Allie Gross of Detroit Metro Times reports that the state released its list of the schools that are in the bottom 5%. Most are in Detroit, which has been controlled by the state since 2009. Almost every one of the schools in the state-created Educational Achievement Authority schools are on the “failing” list.

http://www.metrotimes.com/Blogs/archives/2016/09/02/fourteen-of-the-eaas-15-schools-are-failing-can-we-finally-say-a-state-take-over-didnt-work

Gross asks: “Can We Finally Say a State Takeover Doesn’t Work?”

She writes:

“Of the 15 schools in the Education Achievement Authority — a state-run district that was created based off the 2011 Top to Bottom List — 13 of them are listed as failing once again, and one — Phoenix Elementary-Middle School — is listed as being closed.

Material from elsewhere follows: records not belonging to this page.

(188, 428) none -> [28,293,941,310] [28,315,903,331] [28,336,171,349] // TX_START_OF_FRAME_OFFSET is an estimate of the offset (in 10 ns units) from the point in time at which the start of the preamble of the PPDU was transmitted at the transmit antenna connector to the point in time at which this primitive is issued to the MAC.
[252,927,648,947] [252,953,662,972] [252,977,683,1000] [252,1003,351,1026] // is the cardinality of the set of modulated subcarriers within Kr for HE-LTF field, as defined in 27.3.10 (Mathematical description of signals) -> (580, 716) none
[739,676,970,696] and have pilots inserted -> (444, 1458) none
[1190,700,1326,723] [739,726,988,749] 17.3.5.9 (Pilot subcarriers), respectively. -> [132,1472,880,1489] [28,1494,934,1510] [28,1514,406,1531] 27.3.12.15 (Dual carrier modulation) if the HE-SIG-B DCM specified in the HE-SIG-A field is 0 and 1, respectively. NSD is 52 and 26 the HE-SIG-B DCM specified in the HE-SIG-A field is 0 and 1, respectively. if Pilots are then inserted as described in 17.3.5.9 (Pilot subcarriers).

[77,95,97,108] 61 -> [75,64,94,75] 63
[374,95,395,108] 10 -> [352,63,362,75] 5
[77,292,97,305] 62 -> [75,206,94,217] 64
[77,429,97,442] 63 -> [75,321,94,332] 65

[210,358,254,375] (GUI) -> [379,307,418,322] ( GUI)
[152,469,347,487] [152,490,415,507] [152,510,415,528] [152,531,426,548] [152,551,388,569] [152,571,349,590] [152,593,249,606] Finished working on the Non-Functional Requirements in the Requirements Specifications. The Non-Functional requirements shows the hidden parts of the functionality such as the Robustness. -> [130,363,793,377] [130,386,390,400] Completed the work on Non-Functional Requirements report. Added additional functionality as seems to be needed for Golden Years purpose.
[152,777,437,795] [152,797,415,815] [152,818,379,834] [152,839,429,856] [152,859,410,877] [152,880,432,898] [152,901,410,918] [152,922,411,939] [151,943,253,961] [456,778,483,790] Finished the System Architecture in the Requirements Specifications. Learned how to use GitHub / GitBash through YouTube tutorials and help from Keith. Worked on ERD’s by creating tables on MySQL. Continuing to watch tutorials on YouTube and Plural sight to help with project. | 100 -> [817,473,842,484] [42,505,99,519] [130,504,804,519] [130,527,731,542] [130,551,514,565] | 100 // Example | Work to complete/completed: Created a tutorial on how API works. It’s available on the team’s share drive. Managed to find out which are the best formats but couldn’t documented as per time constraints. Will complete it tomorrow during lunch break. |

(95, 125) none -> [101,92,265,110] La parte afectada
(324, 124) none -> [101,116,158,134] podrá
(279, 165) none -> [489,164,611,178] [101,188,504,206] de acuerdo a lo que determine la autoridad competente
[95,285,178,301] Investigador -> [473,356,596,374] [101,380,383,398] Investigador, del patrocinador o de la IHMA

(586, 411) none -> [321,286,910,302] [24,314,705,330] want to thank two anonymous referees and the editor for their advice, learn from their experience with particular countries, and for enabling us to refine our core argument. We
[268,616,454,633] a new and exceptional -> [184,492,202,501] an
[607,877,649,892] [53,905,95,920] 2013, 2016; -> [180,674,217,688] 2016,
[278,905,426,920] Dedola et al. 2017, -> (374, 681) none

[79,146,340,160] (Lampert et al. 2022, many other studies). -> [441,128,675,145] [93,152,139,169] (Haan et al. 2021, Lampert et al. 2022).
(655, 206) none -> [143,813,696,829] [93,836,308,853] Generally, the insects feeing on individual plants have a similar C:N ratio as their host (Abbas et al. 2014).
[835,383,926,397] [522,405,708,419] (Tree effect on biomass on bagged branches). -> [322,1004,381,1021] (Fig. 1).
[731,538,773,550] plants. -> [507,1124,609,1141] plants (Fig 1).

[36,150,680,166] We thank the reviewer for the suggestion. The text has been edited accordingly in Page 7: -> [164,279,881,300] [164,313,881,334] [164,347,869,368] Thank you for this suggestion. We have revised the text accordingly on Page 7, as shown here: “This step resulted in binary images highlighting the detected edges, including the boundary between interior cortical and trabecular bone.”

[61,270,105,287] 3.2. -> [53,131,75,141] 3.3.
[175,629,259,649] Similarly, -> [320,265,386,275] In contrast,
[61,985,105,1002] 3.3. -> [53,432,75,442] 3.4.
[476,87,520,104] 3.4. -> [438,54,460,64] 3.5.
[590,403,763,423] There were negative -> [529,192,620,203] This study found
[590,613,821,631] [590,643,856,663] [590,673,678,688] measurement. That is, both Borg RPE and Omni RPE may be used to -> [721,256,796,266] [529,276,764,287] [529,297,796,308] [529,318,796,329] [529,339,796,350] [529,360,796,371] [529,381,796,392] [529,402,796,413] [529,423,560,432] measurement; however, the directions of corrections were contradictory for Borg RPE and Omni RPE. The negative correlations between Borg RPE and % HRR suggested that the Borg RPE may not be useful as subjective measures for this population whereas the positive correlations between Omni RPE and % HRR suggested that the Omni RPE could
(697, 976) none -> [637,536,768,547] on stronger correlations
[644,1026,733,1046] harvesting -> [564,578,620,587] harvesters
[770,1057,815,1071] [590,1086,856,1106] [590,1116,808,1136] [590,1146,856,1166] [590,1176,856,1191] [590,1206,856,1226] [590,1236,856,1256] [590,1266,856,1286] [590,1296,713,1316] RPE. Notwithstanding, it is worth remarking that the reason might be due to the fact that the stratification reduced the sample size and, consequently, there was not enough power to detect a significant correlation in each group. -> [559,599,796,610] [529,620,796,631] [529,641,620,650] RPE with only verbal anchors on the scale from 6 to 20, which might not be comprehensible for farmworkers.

That means that schools that were taken out of Detroit Public Schools in the 2012-13 school year (i.e. taking funds away from the traditional school district), and placed in a state-controlled district under the auspices of a “turn around” (that DPS couldn’t do it itself) are still — four years later — on the list of worst performers. Ninety-three percent of the schools in the EAA are still considered, at least based on test scores, as under-performing schools.

“Snyder, who came into office promising voters relentless positive action, has instead disenfranchised local electorates while delivering relentlessly negative — even catastrophic — results,” Wayne State University School of Education associate professor Thomas Pedroni tells MT, referring to the EAA — which Snyder orchestrated in the spring of 2011 — as well as the Flint water crisis, and the governor’s creation of PA436.

While it is likely that the EAA will cease to exist in the coming years — Eastern Michigan University, which helps authorize the district, voted in February to withdraw their support in June 2017 — the continued failure of the district raises questions about experimentation and state takeovers.

As former MT investigative reporter Curt Guyette exposed — via a bevy of Freedom of Information Act requests — in September 2014: Much of the curriculum used in this “recovery district” has never been tested before, and was rather a beta program created by for-profit tech company Agilix Labs, who essentially used the EAA — with the permission of its appointed board — to test a new learning management system that it hoped to then market to other districts.

“The companies needed the EAA’s students to do well in order to prove the effectiveness of their products when making sales pitches to other schools and districts,” wrote Guyette, who found a number of back-and-forth emails between EAA officals, Agilix, and a company called the School Improvement Network [SINET] indicating that the software was riddled with bugs and a headache for teachers and students.”

With the EAA in shambles, Governor Snyder’s next plan is to close schools that are in the bottom 5% for three years in a row.

That’ll help. What then for the children? Will he bus them to Grosse Pointe? Ha. Believe it when it happens.